Symbole sprechen Bände
Sonneberg – Wie verhält man sich im Alltag gegenüber Menschen mit Demenz? Woran erkennt man, ob sich der Betroffene wohlfühlt? Was kann man tun, damit es ihm oder ihr bessergeht? Auf all diese Fragen fand Diplom-Psychogerontologe Dr. phil. Dieter Hofmann jüngst Antworten im Rahmen eines Vortrages in der Tagespflege „Altes Annastift“.

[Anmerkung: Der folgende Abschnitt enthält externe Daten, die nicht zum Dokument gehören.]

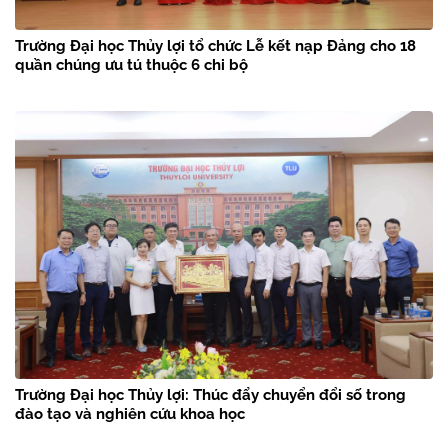
Trường Đại học Thủy lợi tổ chức Lễ kết nạp Đảng cho 18
quần chúng ưu tú thuộc 6 chi bộ
Trường Đại học Thủy lợi: Thúc đẩy chuyển đổi số trong
đào tạo và nghiên cứu khoa học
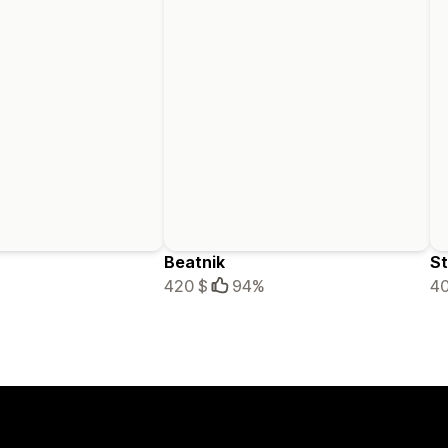
Beatnik
St
420 $
94%
40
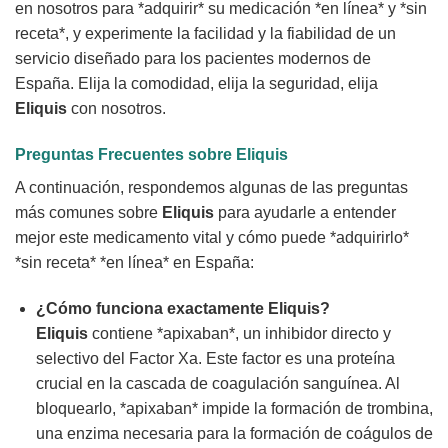
en nosotros para *adquirir* su medicación *en línea* y *sin
receta*, y experimente la facilidad y la fiabilidad de un
servicio diseñado para los pacientes modernos de
España. Elija la comodidad, elija la seguridad, elija
Eliquis
con nosotros.
Preguntas Frecuentes sobre Eliquis
A continuación, respondemos algunas de las preguntas
más comunes sobre
Eliquis
para ayudarle a entender
mejor este medicamento vital y cómo puede *adquirirlo*
*sin receta* *en línea* en España:
¿Cómo funciona exactamente Eliquis?
Eliquis
contiene *apixaban*, un inhibidor directo y
selectivo del Factor Xa. Este factor es una proteína
crucial en la cascada de coagulación sanguínea. Al
bloquearlo, *apixaban* impide la formación de trombina,
una enzima necesaria para la formación de coágulos de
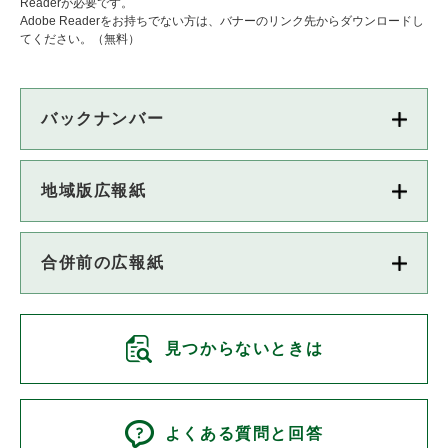
Readerが必要です。
Adobe Readerをお持ちでない方は、バナーのリンク先からダウンロードし
てください。（無料）
バックナンバー
地域版広報紙
合併前の広報紙
見つからないときは
よくある質問と回答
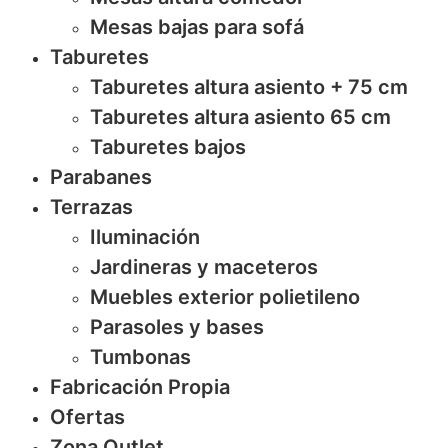
Mesas bajas para sofá
Taburetes
Taburetes altura asiento + 75 cm
Taburetes altura asiento 65 cm
Taburetes bajos
Parabanes
Terrazas
Iluminación
Jardineras y maceteros
Muebles exterior polietileno
Parasoles y bases
Tumbonas
Fabricación Propia
Ofertas
Zona Outlet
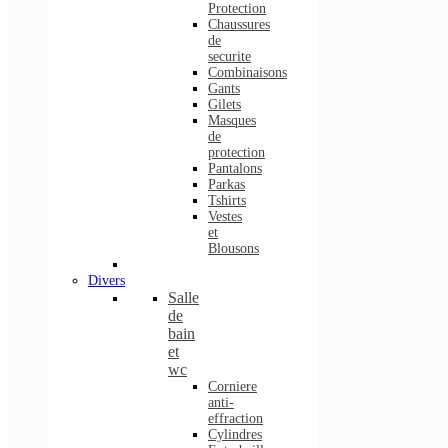
Protection
Chaussures
de
securite
Combinaisons
Gants
Gilets
Masques
de
protection
Pantalons
Parkas
Tshirts
Vestes
et
Blousons
Divers
Salle
de
bain
et
wc
Corniere
anti-
effraction
Cylindres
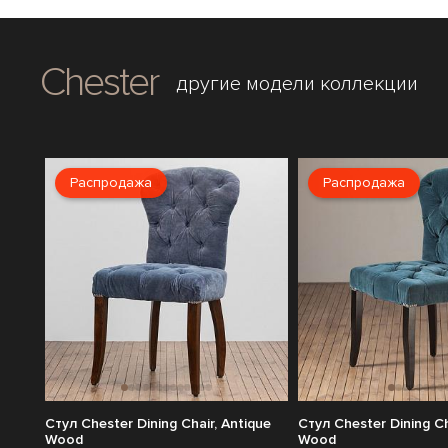
Chester
другие модели коллекции
Распродажа
Распродажа
Стул Chester Dining Chair, Antique
Стул Chester Dining Ch
Wood
Wood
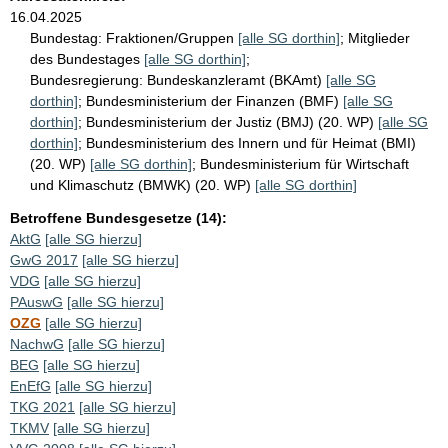
16.04.2025
Bundestag:
Fraktionen/Gruppen
[alle SG dorthin]
;
Mitglieder
des Bundestages
[alle SG dorthin]
;
Bundesregierung:
Bundeskanzleramt (BKAmt)
[alle SG
dorthin]
;
Bundesministerium der Finanzen (BMF)
[alle SG
dorthin]
;
Bundesministerium der Justiz (BMJ) (20. WP)
[alle SG
dorthin]
;
Bundesministerium des Innern und für Heimat (BMI)
(20. WP)
[alle SG dorthin]
;
Bundesministerium für Wirtschaft
und Klimaschutz (BMWK) (20. WP)
[alle SG dorthin]
Betroffene Bundesgesetze (14):
AktG
[alle SG hierzu]
GwG 2017
[alle SG hierzu]
VDG
[alle SG hierzu]
PAuswG
[alle SG hierzu]
OZG
[alle SG hierzu]
NachwG
[alle SG hierzu]
BEG
[alle SG hierzu]
EnEfG
[alle SG hierzu]
TKG 2021
[alle SG hierzu]
TKMV
[alle SG hierzu]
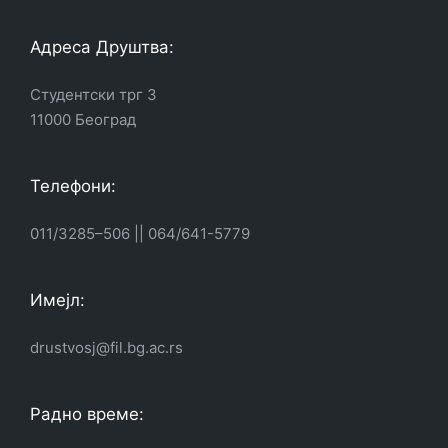
Адреса Друштва:
Студентски трг 3
11000 Београд
Телефони:
011/3285–506
||
064/641-5779
Имејл:
drustvosj@fil.bg.ac.rs
Радно време:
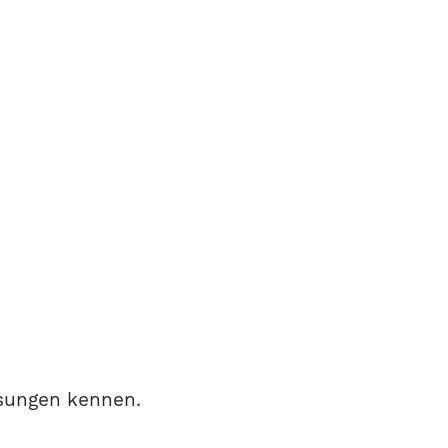
ösungen kennen.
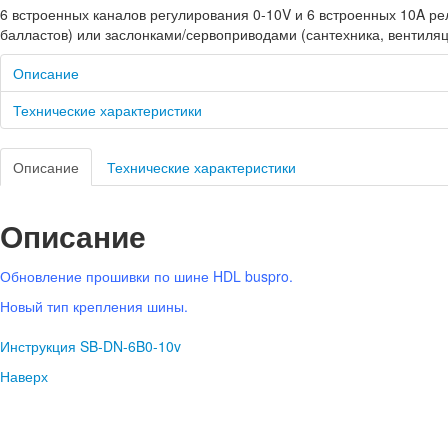
6 встроенных каналов регулирования 0-10V и 6 встроенных 10A р
балластов) или заслонками/сервоприводами (сантехника, вентиля
Описание
Технические характеристики
Описание
Технические характеристики
Описание
Обновление прошивки по шине HDL buspro.
Новый тип крепления шины.
Инструкция SB-DN-6B0-10v
Наверх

Eines stellte er von vornherein klar: Mit angelesenem Wissen kommt man nicht weit im Bereich der Demenz. „Lesen ist Wissen, und das ist im Notfall schwer zugänglich“, betonte er. Stattdessen sei auf Empathie zu setzen, denn sie sei Wahrnehmung, kein Wissen. „Und auf die Wahrnehmung kommt es an, wenn man mit Demenzkranken arbeitet“, ergänzte Hofmann: „Denn der Demente sieht nur, was er glaubt – nicht umgekehrt.“ Wesenszüge einer betreuenden Person seien wichtiger als das bloße Äußere. So könne es durchaus passieren, dass Angehörige oder Pflegepersonal für jemand anderes gehalten werden.
Bilder, Bewegung, Fingerübungen und Tanzen seien die beste Medizin im Umgang gerade mit hochbetagten Menschen mit Demenz, sagte der Wissenschaftler, der sich seit 35 Jahren mit dem Thema beschäftigt. „Da wo Bilder sind, gibt es keine Zahlen und keine Zeit“, erklärte er und führte als bestes Beispiel Träume an, in denen sich Raum und Zeit verlieren: „Denn niemand erinnert sich mehr daran, wie alt er in seinem Traum gewesen ist oder welches Jahr gerade war.“ Bei Demenz – und Depression – verschwindet der Hippocampus, der als Teil des limbischen Systems im Gehirn für die Zeitstruktur verantwortlich ist. Bei Demenz ist die Vergangenheit wieder da, während die Gegenwart schwindet. Deshalb halte er das Wort Remenz für angebrachter: „Alles geht im Grunde genommen retour“, erklärte Hofmann.
Wichtig sei von vornherein der Grundsatz „Alles, was ist, darf sein.“ Viele Worte – vor allem die der Verneinung – ließen sich nur schwer bis gar nicht von den Betroffenen aufnehmen. „Ähnlich wie bei kleinen Kindern geschieht oftmals das Gegenteil, sobald ich mich gegen etwas stelle“, sagte er. Wenn etwas verneint werde, löse das Stress bei dem Erkrankten aus. „Und Stress ist der Feind der Demenz.“ Deshalb sei körperliche Bewegung so wichtig für Demenzkranke: „Stress macht den Körper hart, und man muss den Körper weichmachen, um den Stress zu nehmen.“ Fingerübungen, Zeichnen, Handarbeit seien probate Mittel und das beste Training fürs Hirn. Wenig Worte machen, dafür mit mehr Berührungen den betroffenen Menschen Dankbarkeit und Anwesenheit vermitteln, für Harmonie sorgen, mit vielen kleinen Dingen Achtsamkeit üben, den Moment erleben – damit helfe man Menschen mit Demenz am besten, sie in ihrem Alltag zu begleiten und zu unterstützen.